Before display, the synthesized image volume was first normalized in depth (z) to account for tissue attenuation. Then 2D averaging (3.0 μm) in X and Y, together with image fusion in z, generates the 3D averaged image volume.


Hypo-reflective neuronal cell bodies are distinguished from the surrounding neuropil by lower backscattering13. Thus, minimum intensity projections were taken across slabs within the image volume for in vivo visualization of cytoarchitecture in sagittal, coronal, or transverse planes.


Axons with a high refractive index, lipid-rich myelin sheath are distinguished from the surrounding neuropil by higher backscattering13,49. Thus, maximum intensity projections were taken across slabs within the image volume for in vivo visualization of myeloarchitecture in sagittal, coronal, or transverse planes.


Insoluble Aβ aggregates or plaques are highly scattering compared to background neuropil in the mouse cerebral cortex50. To visualize highly scattering clusters corresponding to plaques, 3D imaging volumes were summed over the imaging projection direction.

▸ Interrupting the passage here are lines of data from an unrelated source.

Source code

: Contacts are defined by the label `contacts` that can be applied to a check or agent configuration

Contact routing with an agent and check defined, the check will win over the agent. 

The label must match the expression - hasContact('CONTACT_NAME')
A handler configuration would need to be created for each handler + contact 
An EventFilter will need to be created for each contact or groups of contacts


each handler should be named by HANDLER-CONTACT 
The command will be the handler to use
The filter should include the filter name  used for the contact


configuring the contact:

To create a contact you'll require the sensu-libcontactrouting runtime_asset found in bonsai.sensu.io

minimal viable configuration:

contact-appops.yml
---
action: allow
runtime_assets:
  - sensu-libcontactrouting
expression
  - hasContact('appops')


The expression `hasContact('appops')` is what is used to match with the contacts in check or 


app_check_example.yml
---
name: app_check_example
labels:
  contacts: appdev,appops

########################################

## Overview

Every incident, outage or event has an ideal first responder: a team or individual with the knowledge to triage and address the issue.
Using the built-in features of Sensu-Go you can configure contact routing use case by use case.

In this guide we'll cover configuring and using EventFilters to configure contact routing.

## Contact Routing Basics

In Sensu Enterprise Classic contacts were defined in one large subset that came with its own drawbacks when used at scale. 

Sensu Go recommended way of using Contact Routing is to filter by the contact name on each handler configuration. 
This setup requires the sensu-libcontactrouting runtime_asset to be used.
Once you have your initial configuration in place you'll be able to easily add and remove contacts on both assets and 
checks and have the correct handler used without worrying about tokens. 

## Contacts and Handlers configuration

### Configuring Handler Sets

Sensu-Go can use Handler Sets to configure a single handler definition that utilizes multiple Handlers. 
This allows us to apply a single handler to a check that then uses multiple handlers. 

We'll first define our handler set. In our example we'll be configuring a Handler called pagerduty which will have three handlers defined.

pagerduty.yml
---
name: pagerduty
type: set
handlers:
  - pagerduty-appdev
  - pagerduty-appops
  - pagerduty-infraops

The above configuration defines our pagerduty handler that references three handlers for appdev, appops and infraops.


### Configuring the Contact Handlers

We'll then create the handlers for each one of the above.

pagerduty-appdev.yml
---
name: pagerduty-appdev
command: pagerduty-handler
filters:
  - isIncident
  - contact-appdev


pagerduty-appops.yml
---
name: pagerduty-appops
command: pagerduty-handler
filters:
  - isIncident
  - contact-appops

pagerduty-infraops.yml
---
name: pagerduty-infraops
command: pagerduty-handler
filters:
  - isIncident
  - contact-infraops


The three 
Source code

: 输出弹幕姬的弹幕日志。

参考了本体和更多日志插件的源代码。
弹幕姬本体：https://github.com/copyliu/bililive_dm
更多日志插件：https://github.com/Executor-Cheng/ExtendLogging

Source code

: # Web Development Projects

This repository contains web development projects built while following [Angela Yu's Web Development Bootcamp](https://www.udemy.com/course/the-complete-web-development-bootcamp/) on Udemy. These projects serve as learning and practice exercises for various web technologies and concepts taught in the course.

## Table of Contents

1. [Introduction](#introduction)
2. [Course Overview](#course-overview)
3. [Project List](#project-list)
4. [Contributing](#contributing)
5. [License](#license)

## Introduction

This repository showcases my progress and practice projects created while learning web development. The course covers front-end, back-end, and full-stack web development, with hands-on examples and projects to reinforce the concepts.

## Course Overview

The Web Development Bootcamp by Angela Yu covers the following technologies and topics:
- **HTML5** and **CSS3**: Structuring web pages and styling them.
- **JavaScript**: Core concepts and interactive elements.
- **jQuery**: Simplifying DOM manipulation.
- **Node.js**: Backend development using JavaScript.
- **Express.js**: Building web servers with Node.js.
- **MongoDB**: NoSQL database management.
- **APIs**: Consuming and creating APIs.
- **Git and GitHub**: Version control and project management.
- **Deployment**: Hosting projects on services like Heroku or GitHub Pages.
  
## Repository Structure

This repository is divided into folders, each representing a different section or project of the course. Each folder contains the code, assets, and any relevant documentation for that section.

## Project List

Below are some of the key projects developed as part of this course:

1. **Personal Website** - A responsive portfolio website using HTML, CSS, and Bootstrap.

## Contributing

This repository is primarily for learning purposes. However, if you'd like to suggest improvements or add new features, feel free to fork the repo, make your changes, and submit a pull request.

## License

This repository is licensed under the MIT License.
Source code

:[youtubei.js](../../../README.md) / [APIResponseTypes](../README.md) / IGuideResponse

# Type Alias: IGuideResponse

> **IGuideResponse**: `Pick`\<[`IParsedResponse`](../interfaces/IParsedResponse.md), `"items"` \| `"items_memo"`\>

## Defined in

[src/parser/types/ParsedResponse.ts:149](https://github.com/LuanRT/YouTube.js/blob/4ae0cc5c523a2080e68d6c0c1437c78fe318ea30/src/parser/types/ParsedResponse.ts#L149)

Fitting laminar signal characteristics

In addition to visualizing cytoarchitecture and myeloarchitecture, laminar variations in optical properties may relate to tissue composition. Layer-by-layer tissue attenuation coefficients, taken as the change with focal depth (i.e., slope) of the OCM signal around the estimated focus, were quantified by piecewise linear fitting. Spectroscopic analysis of attenuation was performed, and interpreted in terms of water and lipid content.